Mürrisch und mit dessen wachsamen Blick in ihrem Nacken, schritten die drei Gefangenen vor der Büchse des Förster her. Sich mit dem näherkommenden Dorf ihrer beengenden Lage immer bewusster werdend, ergriff einer der Männer einen am Wegrand liegenden Ast, drehte sich blitzschnell um und warf diesen in Richtung des Försters. Ein anderer stürzte auf den Mann zu, entriss ihm das Gewehr und schlug ihn mit dem Kolben ins Gesicht. Der Hund des Försters schlug an und bekam ebenfalls ein Schlag mit dem Kolben ab, er verschwand jaulend im Unterholz. Zu dritt schlugen die Männer schließlich auf den am Boden Liegenden ein. Sicher seines Todes, verlosten sie untereinander seine Besitztümer, die Jagdtasche, das Gewehr und seine Uhr.

Als der Förster benommen und schwer verletzt zu sich kam, war bereits tiefe Nacht über das Waldstück hereingebrochen. Auf allen Vieren schleppte sich der Verwundete in Richtung des Dorfes K. Hoffnung ergriff ihn, als er in der Ferne den Lichtschein einer Laterne sah. Erschöpft blieb er liegen und gab Laut. Als er den Lichtschein immer näher kommen sah, glaubte er sich der Rettung nahe.

Doch wer da des Nachts mit einer Laterne durch den Wald ging, war einer der Wilderer, den die Unruhe aus dem Bett gezerrt und zurück an den Ort seiner ruchlosen Tat getrieben hatte. Als er den Förster entdeckte, schlug er ihm mit einem Knüppel so lange auf den Schädel bis dieser endgültig zu atmen aufgehört hatte. Dann trug er die Leiche auf seinen Schultern ein Stück weiter in den Wald hinein, um ihn an einer uneinsehbaren Stelle notdürftig zu verscharren und mit Ästen und Laub zu bedecken.

Als am nächsten Morgen zwei Forstgehilfen und der Dorfarzt sich aufmachten, den Vermissten zu suchen, fanden sie zunächst nichts. Erst nach mehrstündiger Suche, begegnete ihnen ein winselnder Hund, der sie schließlich zu jener Stelle führte, an dem die Leiche des Försters lag. Für den Arzt blieb nichts mehr zu tun, als sich des verletzen Tieres anzunehmen. Er nahm es mit nach Hause und pflegte den Hund, der alsbald ein treuer Begleiter seines neuen Herrn wurde, gesund.

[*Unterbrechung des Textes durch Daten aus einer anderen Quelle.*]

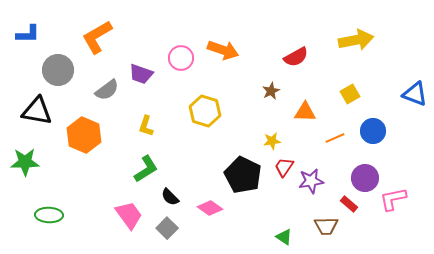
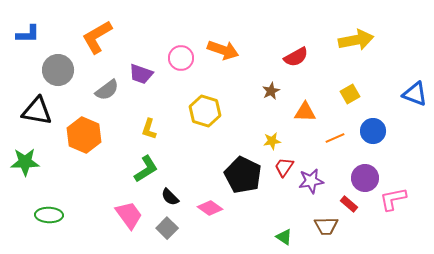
yellow L-shape: moved 3 px right, 3 px down
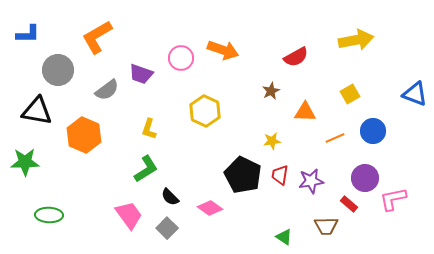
yellow hexagon: rotated 8 degrees clockwise
red trapezoid: moved 4 px left, 8 px down; rotated 25 degrees counterclockwise
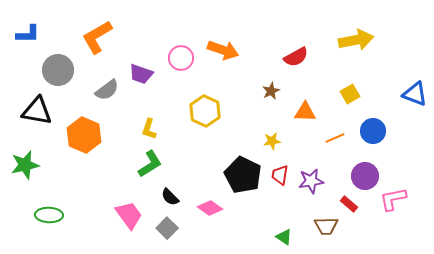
green star: moved 3 px down; rotated 12 degrees counterclockwise
green L-shape: moved 4 px right, 5 px up
purple circle: moved 2 px up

Bald darauf wurde im Dorf ein Handwerksbursche verhaftet, den man mit einem Beutel aufgegriffen hatte, den man dem Besitz des Försters zurechnete. Der Mann wurde peinlichen Verhören unterzogen, doch der gegen ihn erhobene Verdacht erhärtete sich nicht. So blieb die Tat lange Zeit ungesühnt.

 

Erst Jahre später wurde der Dorfarzt an ein Sterbebett gerufen. Im Zimmer des Schwerkranken schlug der Hund sofort ein lautes Gebell an und war auch durch keinerlei Beruhigung und Zusprechen mehr davon abzubringen. Als der Arzt in das todesbleiche Antlitz des Kranken blickte, war beiden bewusst, worum es sich handelte. Der Hund hatte einen der Mörder des Försters entdeckt. In letzter Stunde legte der Sterbende im Beisein des Pfarrers ein Geständnis ab und gab auch die Namen seiner Mittäter preis.

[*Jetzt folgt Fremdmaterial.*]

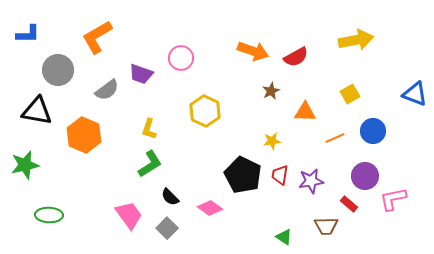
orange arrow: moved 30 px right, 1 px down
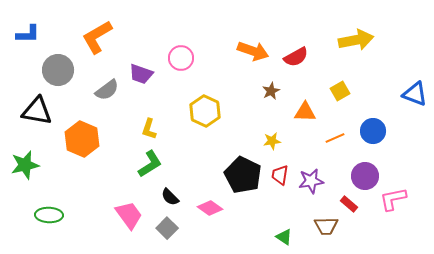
yellow square: moved 10 px left, 3 px up
orange hexagon: moved 2 px left, 4 px down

Die beiden wurden alsbald verhaftet. Einer entzog sich dem Gericht, indem er sich in seiner Zelle erhängte. Der andere wurde mit einer hohen Zuchthausstrafe belegt. Die Familien der Wilderer verschwanden vom Ort, um sich dem Spottgeläut und Rachedurst zu entziehen. Insbesondere von den beiden Kindern des einzig Verurteilten, die irrsinnig geboren worden waren, sprach man im Dorf und der Umgebung als einer gerechten Strafe Gottes, die die Familie ereilt habe. An der Stelle, an der der Förster ermordet wurde, ließ dessen Familie ein steinernes Kreuz errichten.